▸ **Required action**
The records below must be returned exactly, with every picture left out.
───
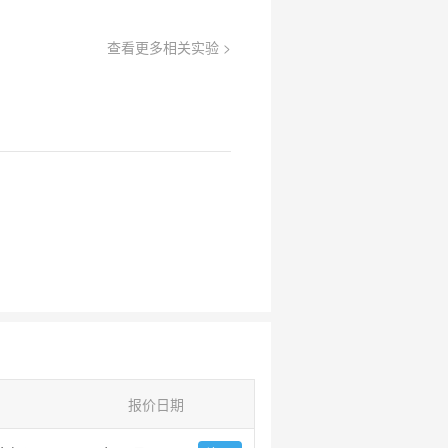
查看更多相关实验 >
报价日期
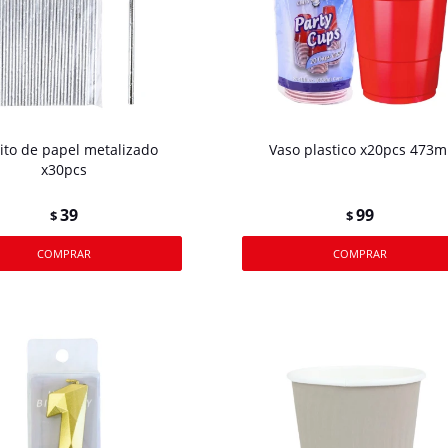
ito de papel metalizado
Vaso plastico x20pcs 473m
x30pcs
39
99
$
$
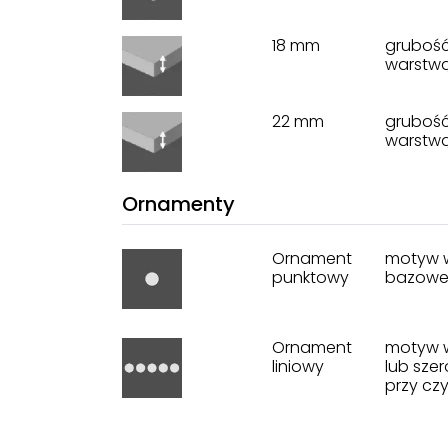
18 mm
grubość
warstwą
22 mm
grubość
warstwą
Ornamenty
Ornament
motyw wz
punktowy
bazowe
Ornament
motyw wz
liniowy
lub sze
przy cz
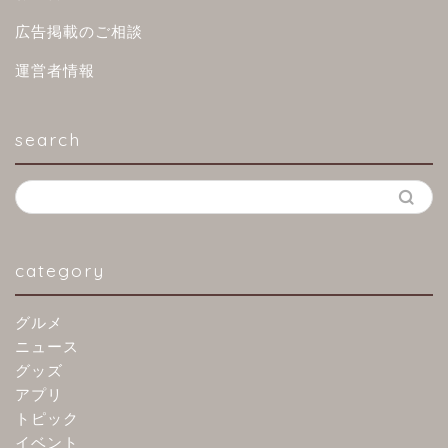
広告掲載のご相談
運営者情報
search
category
グルメ
ニュース
グッズ
アプリ
トピック
イベント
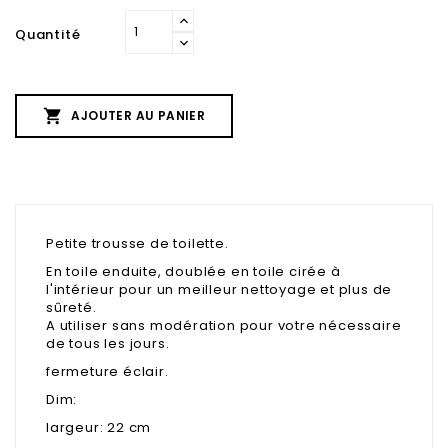
Quantité

AJOUTER AU PANIER
Petite trousse de toilette.
En toile enduite, doublée en toile cirée à
l'intérieur pour un meilleur nettoyage et plus de
sûreté.
A utiliser sans modération pour votre nécessaire
de tous les jours.
fermeture éclair.
Dim:
largeur: 22 cm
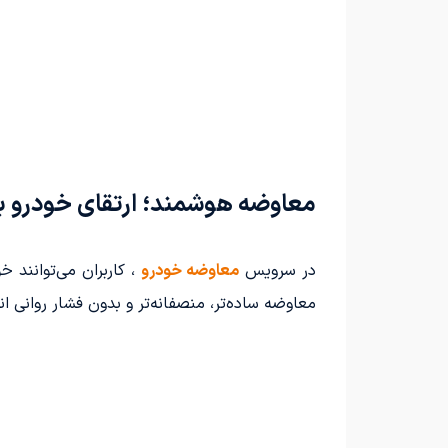
معاوضه هوشمند؛ ارتقای خودرو 
در سرویس
معاوضه خودرو
، کاربران می‌توانند 
معاوضه ساده‌تر، منصفانه‌تر و بدون فشار روانی ا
───
▸ **Result**
查看更多相关实验 >
报价日期
ito de papel metalizado
Vaso plastico x20pcs 473m
x30pcs
39
99
$
$
18 mm
grubość
warstwą
22 mm
grubość
warstwą
Ornamenty
Ornament
motyw wz
punktowy
bazowe
Ornament
motyw wz
liniowy
lub sze
przy cz
広告掲載のご相談
運営者情報
search
category
グルメ
ニュース
グッズ
アプリ
トピック
イベント
Quantité

AJOUTER AU PANIER
Petite trousse de toilette.
En toile enduite, doublée en toile cirée à
l'intérieur pour un meilleur nettoyage et plus de
sûreté.
A utiliser sans modération pour votre nécessaire
de tous les jours.
fermeture éclair.
Dim:
largeur: 22 cm
معاوضه هوشمند؛ ارتقای خودرو 
در سرویس
معاوضه خودرو
، کاربران می‌توانند 
معاوضه ساده‌تر، منصفانه‌تر و بدون فشار روانی ا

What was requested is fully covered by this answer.